Most of the other 70% relied on ChatGPT for either factual information or as a writing assistant. The factual information part is deeply concerning. When authors believe that ChatGPT can accurately relay statistics on the percentage of India’s population by age group, the total population of Pakistan, the amount of global sunflower production, or the number of people suffering from diabetes, there’s a clear problem with authenticity. Nor should ChatGPT be considered a reliable source for naming notable soccer players, giving foreign exchange rates, correlating quantum entanglement and longitudinal scalar waves, or documenting diagnostic criteria.

Two citations that used the phrase were a bit ambiguous as to whether the authors had used ChatGPT or were referring to their own previous writings on the topic. When I read the full text, one of those almost definitely talks of updating the author’s own research, while the other remained ambiguous.

In one of the Scholar search results, a preprint published in 2023 by EasyChair, the paragraph beginning with “As of my last knowledge update in September 2021” was a footnote attributing the information to an IEEE international conference held in 2022. The conference is real, not hallucinated, but checking the proceedings in IEEE Xplore revealed the ChatGPT phrase was not there. I had expected that to be the case but was also relieved that IEEE was not fooled by an author’s use of ChatGPT.

Opportunities for information literacy education

On the one hand, the notion of AI-written scholarly literature and the inclusion of possibly inaccurate backup data is conducive to distrusting science and dismissing scholarly research as useless. On the other hand, it presents librarians and information professionals with some golden opportunities for information literacy education.

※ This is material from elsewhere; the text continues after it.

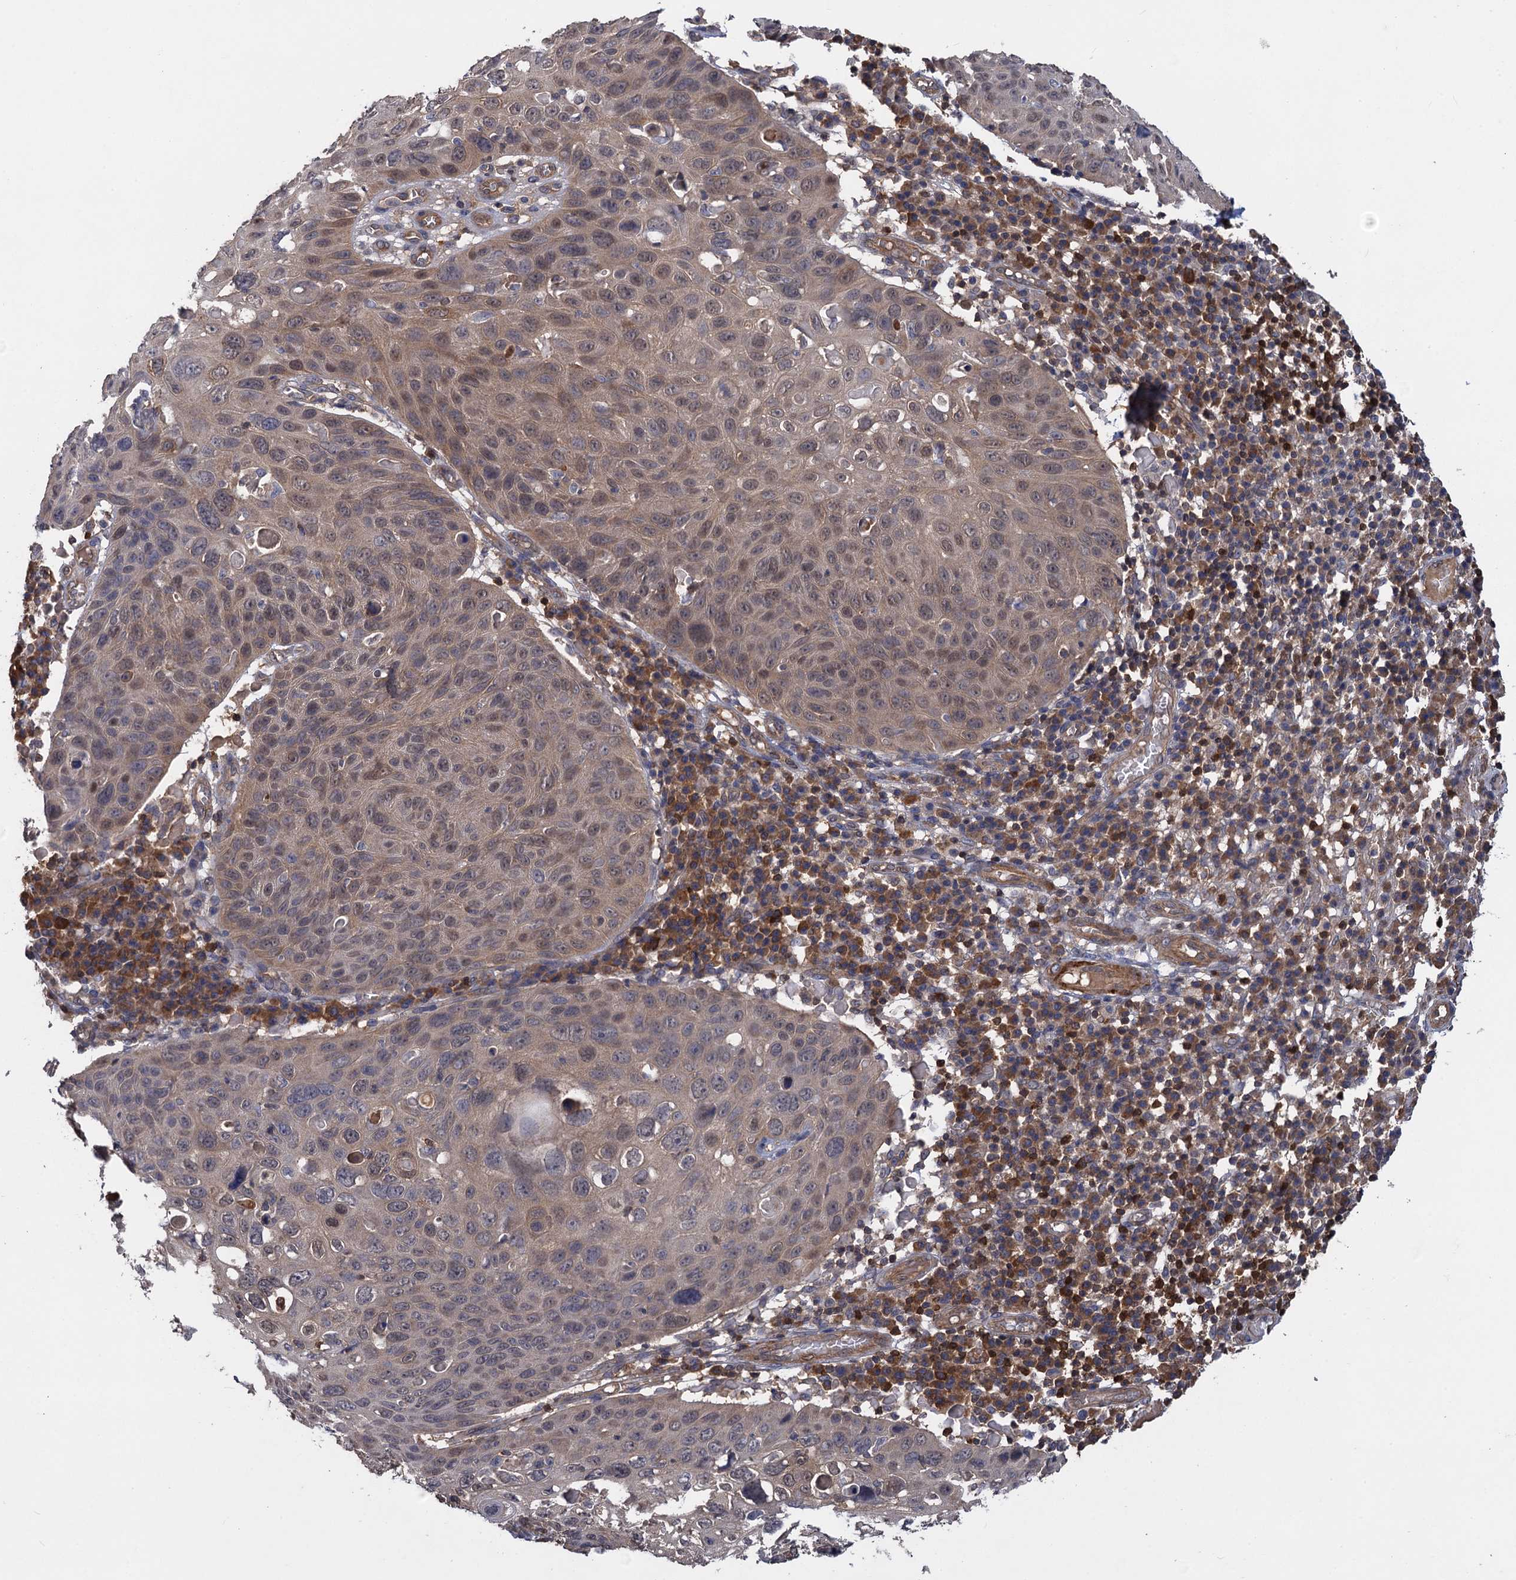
{"staining": {"intensity": "weak", "quantity": "25%-75%", "location": "cytoplasmic/membranous,nuclear"}, "tissue": "skin cancer", "cell_type": "Tumor cells", "image_type": "cancer", "snomed": [{"axis": "morphology", "description": "Squamous cell carcinoma, NOS"}, {"axis": "topography", "description": "Skin"}], "caption": "Protein staining of squamous cell carcinoma (skin) tissue reveals weak cytoplasmic/membranous and nuclear expression in about 25%-75% of tumor cells. (DAB = brown stain, brightfield microscopy at high magnification).", "gene": "DGKA", "patient": {"sex": "female", "age": 90}}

For starters, it lets us explain the difference between Google Scholar, which is not a curated database of vetted scholarly information, and IEEE Xplore, Web of Science, and the like, which do contain information with editorial oversight. It also allows us to put the issue of AI-written and sourced data into perspective. Although 167 articles since 2023 may seem like a large number, when compared to the total of scholarly articles published during the same time frame, it’s a drop in the bucket, sufficiently miniscule as to be statistically insignificant. Of course, 167 is not the sum total of potential AI-written and consulted articles, since that search used only one of the potential phrases used by generative AI chatbots. It still pales in comparison to the total number of articles.

For scholarly communication librarians, this type of a search and the articles appearing in both scholarly literature and the more general press should provide rationales for warning researchers about their use of GenAI for research and writing. As object lessons about what not to do, they serve an important purpose.

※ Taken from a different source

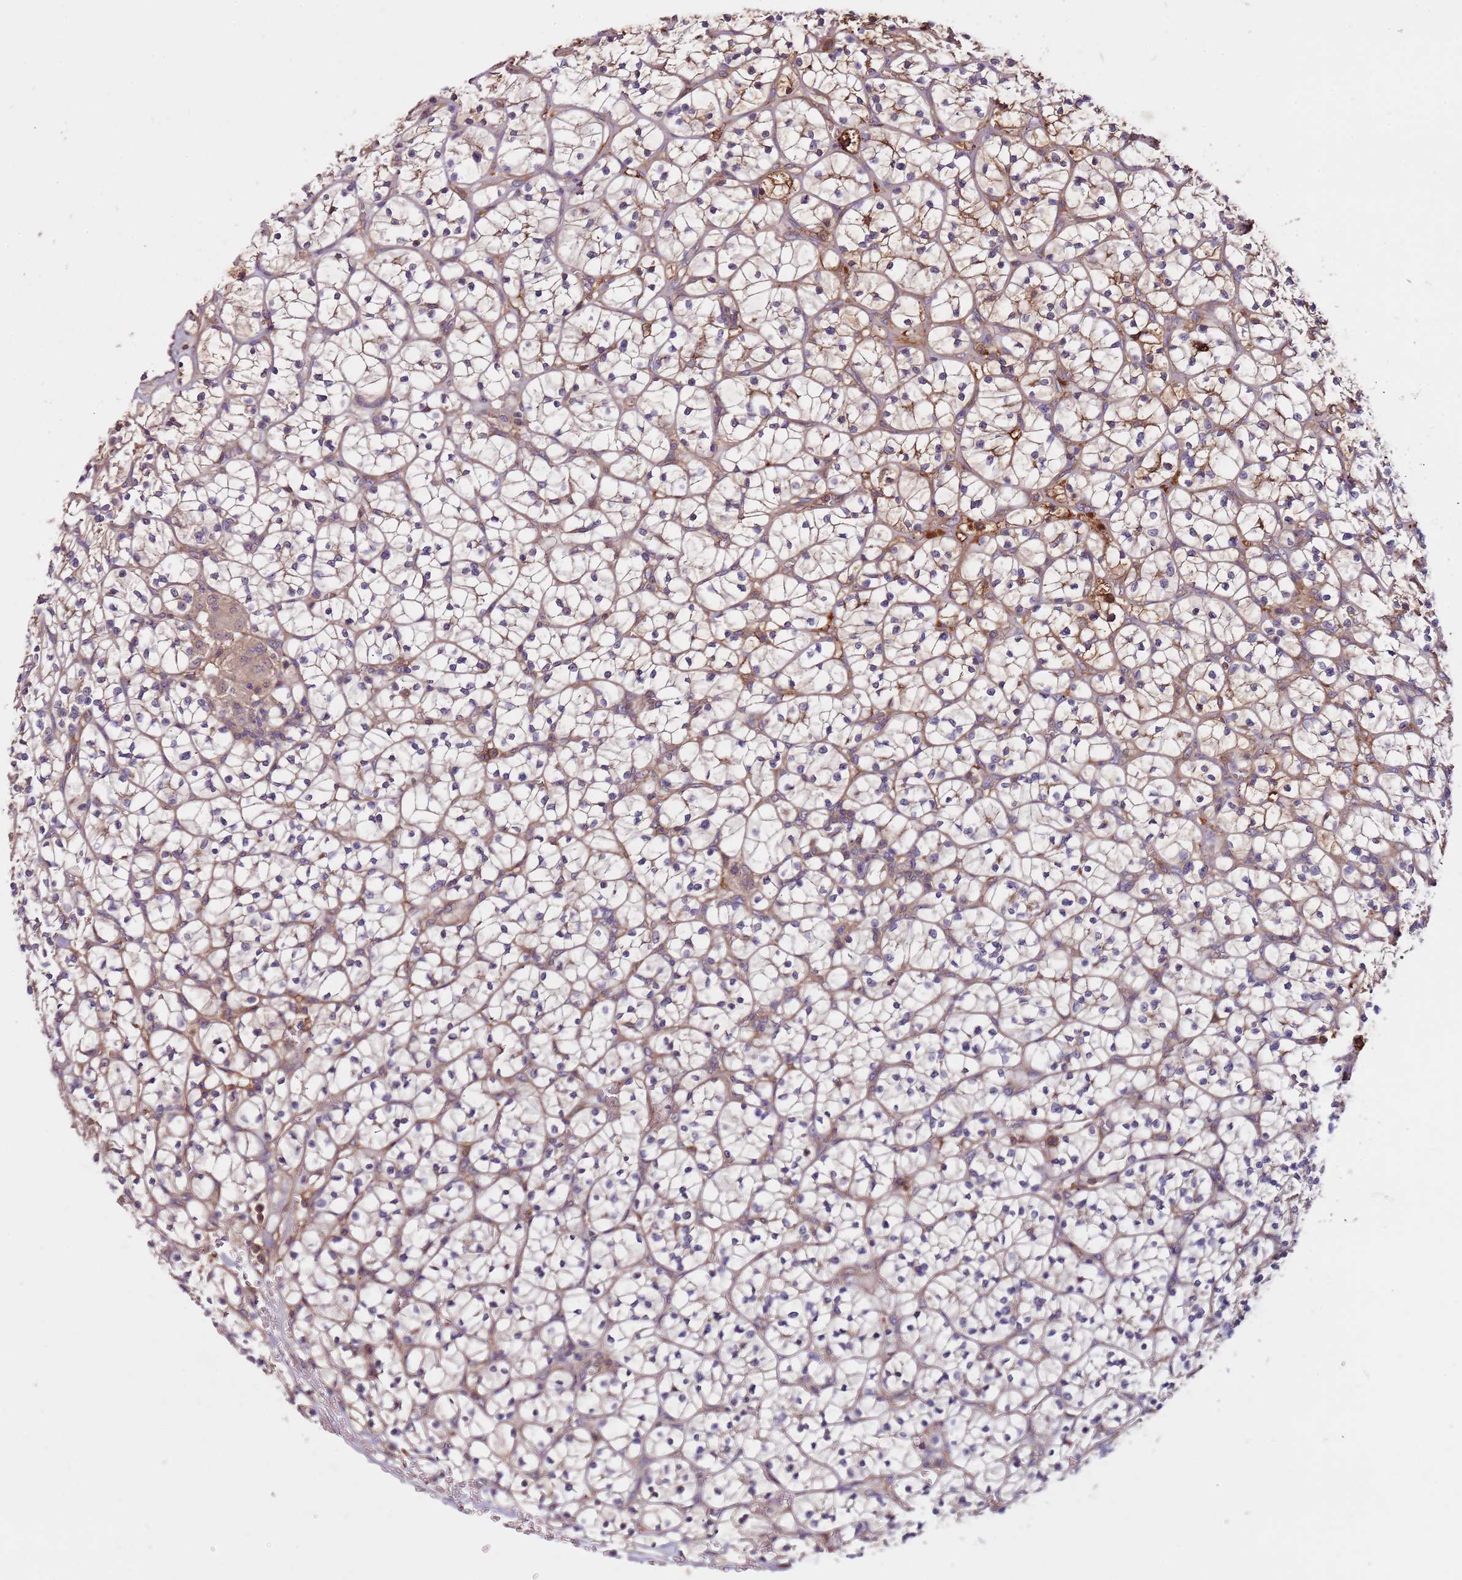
{"staining": {"intensity": "negative", "quantity": "none", "location": "none"}, "tissue": "renal cancer", "cell_type": "Tumor cells", "image_type": "cancer", "snomed": [{"axis": "morphology", "description": "Adenocarcinoma, NOS"}, {"axis": "topography", "description": "Kidney"}], "caption": "Histopathology image shows no significant protein positivity in tumor cells of renal cancer (adenocarcinoma). Nuclei are stained in blue.", "gene": "DENR", "patient": {"sex": "female", "age": 64}}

Delving into the statistical, backup and explanatory data provided by ChatGPT in the 167 items presents an information literacy instruction gold mine and a perfect opportunity to explain the SIFT method for evaluating information first devised by Michael Caulfield at the University of Washington. SIFT stands for Stop, Investigate, Find, and Trace. The important element in the case of ChatGPT supplied data is to trace the information back to its original source or find another source to verify the information. Is it true that 65% of India’s population is under 35? Does or does not Australia classify loot boxes as gambling? Was there a survey about airline pilots and fatigue?

Send students on an explanatory journey to determine the truth of these statements and you’re on your way to having information literate graduates. With luck, they will also be well positioned to combat the distrust in science that many see as a growing, and potentially destructive, phenomenon.